_Your instructions_:
Copy out all the lines of the data that hold the word "center".

_Raw data_:
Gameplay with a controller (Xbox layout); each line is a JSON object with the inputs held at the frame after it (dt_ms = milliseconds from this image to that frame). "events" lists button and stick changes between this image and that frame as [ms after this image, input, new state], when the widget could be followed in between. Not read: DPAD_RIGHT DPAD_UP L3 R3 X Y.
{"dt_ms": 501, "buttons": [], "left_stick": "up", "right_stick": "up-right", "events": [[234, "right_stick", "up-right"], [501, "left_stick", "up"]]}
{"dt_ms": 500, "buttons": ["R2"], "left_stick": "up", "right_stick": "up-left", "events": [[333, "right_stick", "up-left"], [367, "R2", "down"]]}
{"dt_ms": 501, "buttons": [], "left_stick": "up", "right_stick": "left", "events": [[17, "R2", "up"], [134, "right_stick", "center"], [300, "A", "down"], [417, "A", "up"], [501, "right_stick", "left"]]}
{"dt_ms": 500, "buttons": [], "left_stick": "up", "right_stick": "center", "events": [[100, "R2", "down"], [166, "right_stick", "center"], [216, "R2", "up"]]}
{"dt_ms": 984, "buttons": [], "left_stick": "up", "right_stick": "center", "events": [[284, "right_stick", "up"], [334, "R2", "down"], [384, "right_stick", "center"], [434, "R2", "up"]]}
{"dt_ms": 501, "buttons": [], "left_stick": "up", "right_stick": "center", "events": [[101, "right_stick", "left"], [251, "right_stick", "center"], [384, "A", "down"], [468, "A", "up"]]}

_Response to the task_:
{"dt_ms": 501, "buttons": [], "left_stick": "up", "right_stick": "left", "events": [[17, "R2", "up"], [134, "right_stick", "center"], [300, "A", "down"], [417, "A", "up"], [501, "right_stick", "left"]]}
{"dt_ms": 500, "buttons": [], "left_stick": "up", "right_stick": "center", "events": [[100, "R2", "down"], [166, "right_stick", "center"], [216, "R2", "up"]]}
{"dt_ms": 984, "buttons": [], "left_stick": "up", "right_stick": "center", "events": [[284, "right_stick", "up"], [334, "R2", "down"], [384, "right_stick", "center"], [434, "R2", "up"]]}
{"dt_ms": 501, "buttons": [], "left_stick": "up", "right_stick": "center", "events": [[101, "right_stick", "left"], [251, "right_stick", "center"], [384, "A", "down"], [468, "A", "up"]]}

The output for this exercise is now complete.